Are advisors arming themselves with RI knowledge?
The opportunity for financial advisors and planners armed with responsible investment knowledge has been clear for some time.
In the RIA’s 2021 Investor Opinion survey, which focused on individual investors, 77% of respondents said they want their financial service providers to inform them about RI investment opportunities that are aligned with their values; however, only 27% said they’d ever been asked if they were interested, and just around one third said they currently owned RI products in their investment portfolios. And in the previous edition of the survey conducted in 2020, 75% of respondents expressed an interest in getting RI options from their financial services provider, but only 28% said they’d been asked.
“We’re also seeing new guidelines coming through like those from the Investment Industry Regulatory Organization of Canada, which encourages advisors to include questions about their clients’ personal values and ESG preferences in their KYC processes,” Fletcher says. “Our hope is that this will turn into a best practice for advisors.”

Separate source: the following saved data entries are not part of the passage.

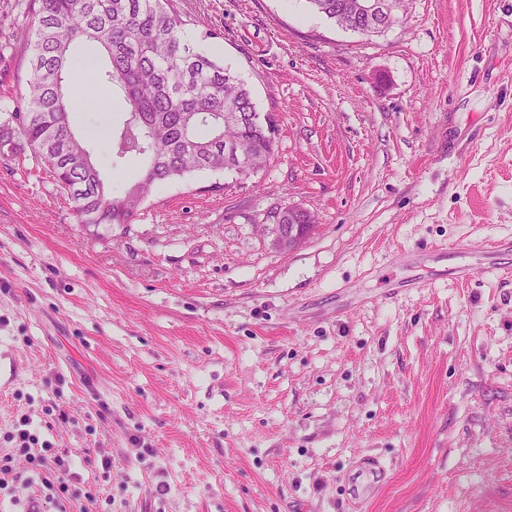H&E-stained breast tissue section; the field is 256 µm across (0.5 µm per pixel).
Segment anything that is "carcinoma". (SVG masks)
I'll return each mask as SVG.
<instances>
[{"mask_svg": "<svg viewBox=\"0 0 512 512\" xmlns=\"http://www.w3.org/2000/svg\"><path fill=\"white\" fill-rule=\"evenodd\" d=\"M356 2L306 0L337 26L365 33ZM26 12L34 34L27 95L0 122V155L34 158L72 203L77 223L130 224L159 185L203 171L247 175L274 155L275 143L261 130L224 126L226 112L257 111L251 91L223 60L185 39L172 0H28ZM78 41L103 52L95 81L111 84L126 104L105 145L112 163L135 157L141 168L119 188L93 160L89 138L72 127ZM227 137L253 156V166H236Z\"/></svg>", "mask_w": 512, "mask_h": 512, "instance_id": "1", "label": "carcinoma"}]
</instances>
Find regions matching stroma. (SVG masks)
<instances>
[{
	"instance_id": "1",
	"label": "stroma",
	"mask_w": 512,
	"mask_h": 512,
	"mask_svg": "<svg viewBox=\"0 0 512 512\" xmlns=\"http://www.w3.org/2000/svg\"><path fill=\"white\" fill-rule=\"evenodd\" d=\"M0 0V118L32 32ZM277 146L77 223L0 163V454L27 429L88 512H512V0H409L367 37L305 0H175ZM73 113L123 118L110 84ZM317 228L295 250L273 215ZM109 458L110 471L101 460Z\"/></svg>"
}]
</instances>
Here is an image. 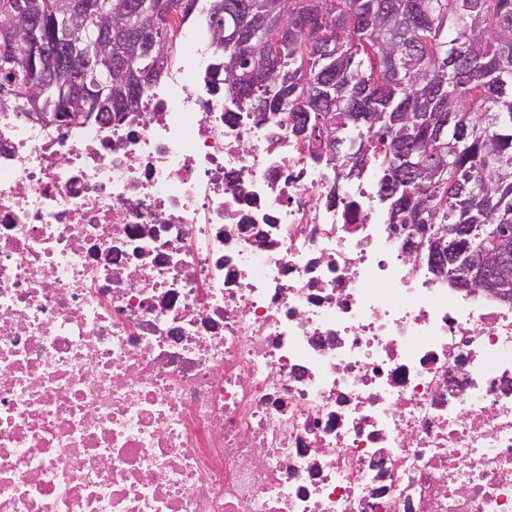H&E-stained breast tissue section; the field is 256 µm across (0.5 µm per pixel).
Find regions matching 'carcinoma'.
I'll return each instance as SVG.
<instances>
[{"label": "carcinoma", "mask_w": 512, "mask_h": 512, "mask_svg": "<svg viewBox=\"0 0 512 512\" xmlns=\"http://www.w3.org/2000/svg\"><path fill=\"white\" fill-rule=\"evenodd\" d=\"M15 2L0 0V34L14 30ZM88 2L66 21L53 0H26L51 54L24 46L0 59V104L23 96L21 111L55 113L66 127L75 112L120 121L121 68L145 75L137 112L168 60L172 18L196 13L238 109L262 121L290 112L294 134L318 142L314 158L350 162V179L376 164L391 223L421 240L471 225L445 240L463 261L512 226V0ZM91 41L111 44L120 67H98ZM439 136L445 160L432 148Z\"/></svg>", "instance_id": "cac0c4a2"}]
</instances>
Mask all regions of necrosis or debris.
Returning a JSON list of instances; mask_svg holds the SVG:
<instances>
[{
    "label": "necrosis or debris",
    "instance_id": "4bbe7bcc",
    "mask_svg": "<svg viewBox=\"0 0 512 512\" xmlns=\"http://www.w3.org/2000/svg\"><path fill=\"white\" fill-rule=\"evenodd\" d=\"M175 34L123 121L0 109V512H512V304Z\"/></svg>",
    "mask_w": 512,
    "mask_h": 512
}]
</instances>
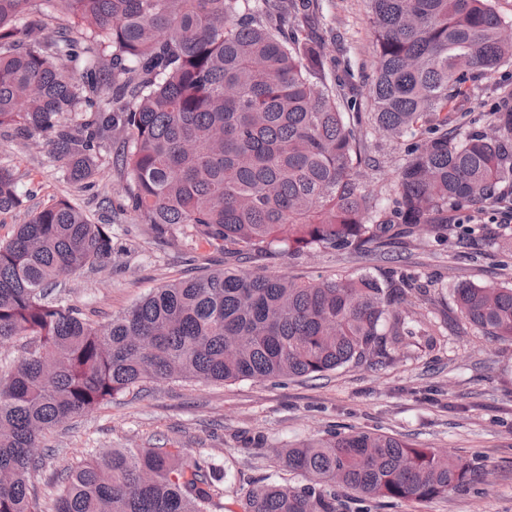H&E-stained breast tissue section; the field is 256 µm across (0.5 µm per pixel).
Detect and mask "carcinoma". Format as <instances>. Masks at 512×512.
I'll return each mask as SVG.
<instances>
[{"mask_svg":"<svg viewBox=\"0 0 512 512\" xmlns=\"http://www.w3.org/2000/svg\"><path fill=\"white\" fill-rule=\"evenodd\" d=\"M377 61L372 126L406 142L391 203L366 190L356 112L326 71L324 41L300 37L313 0H0V127L51 144L72 183L105 143L146 224L185 225L238 256L272 249L360 251L388 233L448 228V209L505 198L512 105L459 131L450 90L512 59V23L490 0H371ZM67 23L41 43L23 22ZM82 63L73 73L68 64ZM23 203L0 165V213ZM112 228L55 199L0 241V342L30 347L0 370V512H210L224 474L164 447L90 453L30 494L46 434L146 380L201 384L320 377L381 366L413 335L424 286L391 271L314 281L219 270L164 283L101 324L49 297L61 276L102 267ZM458 317L512 340V283L454 288ZM311 484L268 481L242 512H337L327 485L359 501H428L482 478L470 462L369 431L330 432L281 452Z\"/></svg>","mask_w":512,"mask_h":512,"instance_id":"obj_1","label":"carcinoma"}]
</instances>
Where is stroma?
Masks as SVG:
<instances>
[{
	"instance_id": "obj_1",
	"label": "stroma",
	"mask_w": 512,
	"mask_h": 512,
	"mask_svg": "<svg viewBox=\"0 0 512 512\" xmlns=\"http://www.w3.org/2000/svg\"><path fill=\"white\" fill-rule=\"evenodd\" d=\"M370 18V0H318L310 19L326 32L330 75L351 88L365 113L376 65ZM510 96L512 61L463 85L452 107L463 129H482L490 125L497 103ZM365 131L366 152L378 163L363 170L362 182L383 198L404 147L373 126ZM0 163L13 169L26 194L21 208L0 214V240L61 197L79 205L93 223L111 225L112 257L105 266L68 277L53 291L102 323L165 282L224 268L301 280L365 272L381 281L395 268L427 288L408 320L412 336L385 366L349 365L317 380L151 381L116 396L47 434L54 454L32 479L38 494H45L52 470L76 463L88 450L163 446L223 469L224 496L214 512H239L240 498L265 479L305 483V476L283 465L281 449L353 429L463 458L489 471L492 482L426 502L359 503L340 488L338 512H512V341L455 326L452 294L462 281L486 286L512 281L507 213L452 212L446 234L429 232L415 241L390 237L366 254L314 250L243 259L193 238L185 227L160 230L141 223L123 206L128 179L113 165L111 152H104L90 182L76 185L67 181L47 144L22 141L1 128ZM429 321L436 323V335H420L422 323Z\"/></svg>"
}]
</instances>
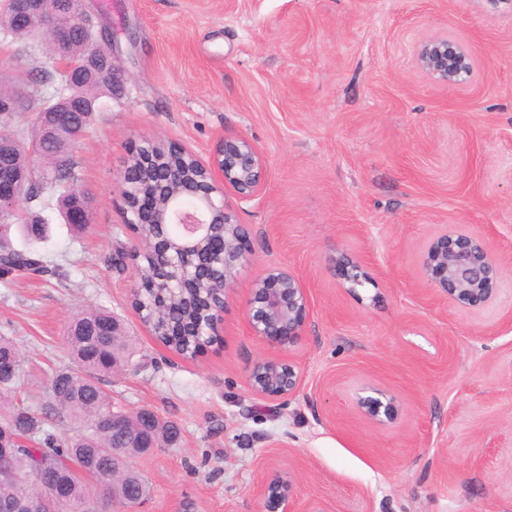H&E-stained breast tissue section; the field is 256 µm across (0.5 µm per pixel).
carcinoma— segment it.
Masks as SVG:
<instances>
[{
	"label": "carcinoma",
	"instance_id": "carcinoma-1",
	"mask_svg": "<svg viewBox=\"0 0 512 512\" xmlns=\"http://www.w3.org/2000/svg\"><path fill=\"white\" fill-rule=\"evenodd\" d=\"M17 24L21 36L34 38L41 32V21L37 17L13 21L12 9L0 15V29ZM59 36H48L45 45L51 54L58 53V42L66 39L74 55H82L93 49V42L86 32L78 30L74 15L59 21ZM15 88L0 86V109L5 112H23L30 101L16 109L11 107ZM102 97L112 98V75H103L86 81L79 91L77 103L67 112L53 108V117L68 136L70 142L62 150L43 141L42 130L32 123L31 143L41 147V157L54 168V186L57 204L64 218L76 234L88 229V225L76 221L82 207L88 204L85 192L73 183L71 171V148L90 127ZM0 134V164L6 167L29 169L33 159L21 145V133L10 123ZM12 229L0 232V266L8 272L41 275L49 272L44 254L33 246L17 248L11 240ZM167 271L152 260L143 259L139 270L137 290L133 303L143 309L141 318L154 337L177 354L193 359L208 344L205 336H198L189 319L194 315H206L213 304L207 285L185 287L179 296H172L164 288ZM69 350L75 367L55 373L56 384L53 398L33 408L24 410L14 403L11 388L24 375L25 360L14 341L0 336V428L8 433L27 434L34 441L33 448H17L10 458V466L20 477L28 478L42 473L52 481H58L73 459L84 462L88 470L97 474L104 483L107 501L118 504L135 501L149 490L145 479L137 471L132 475L114 477L108 473L109 459L99 457L100 452L124 449L123 455L131 458L146 452L137 446L131 437L136 432L143 442H153L158 447L176 443L180 429L175 422L164 420L149 409L126 414L117 421L109 417L106 395L100 387V375L117 371L128 363L130 339L120 321H112V312L103 308H91L76 314L67 326ZM69 422L80 428L79 433L58 434L53 424ZM65 493L69 497L70 512H87L86 499L90 487L84 479H68Z\"/></svg>",
	"mask_w": 512,
	"mask_h": 512
}]
</instances>
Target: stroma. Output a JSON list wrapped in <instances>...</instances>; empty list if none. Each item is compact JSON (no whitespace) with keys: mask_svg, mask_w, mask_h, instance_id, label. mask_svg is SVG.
Returning a JSON list of instances; mask_svg holds the SVG:
<instances>
[{"mask_svg":"<svg viewBox=\"0 0 512 512\" xmlns=\"http://www.w3.org/2000/svg\"><path fill=\"white\" fill-rule=\"evenodd\" d=\"M110 33L113 95L71 151L92 203L74 235L40 210L62 277L0 280V335L25 357L22 405L73 366L65 328L106 308L135 350L100 385L113 410H154L180 440L133 457L149 493L130 512H258L275 470L296 479L298 512H512V0H82ZM465 45L462 89L429 80L418 42ZM55 71L43 45L0 42V75ZM267 156L259 200L238 209L252 254L215 341L185 359L131 302L134 234L118 232L116 176L132 144L176 143L208 160L223 135ZM486 237L505 275L474 314L419 277L441 225ZM363 259L371 283L348 292L331 264ZM271 265L306 284L313 313L283 357L300 392L257 397L247 368L273 347L245 321ZM371 384L397 398L380 426L354 407Z\"/></svg>","mask_w":512,"mask_h":512,"instance_id":"stroma-1","label":"stroma"}]
</instances>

Last year, the RIA also conducted an Advisor Opinion survey, which found advisors’ knowledge about ESG and responsible investments seemed to be lagging behind. While 85% of the survey respondents said they were very or somewhat comfortable initiating a conversation about responsible investments, one fifth of advisors who rated their RI knowledge as excellent or very good did not correctly identify three true statements out of 10 statements made about responsible investments.
Over the course of the pandemic, a plethora of ESG issues have become top of mind among the general population, and those concerns are making their way into advisor-client conversations. If investors realize they can help make a difference without compromising their returns or financial goals, Fletcher believes it will be a potent catalyst for advisors to step up their capabilities in providing RI advice.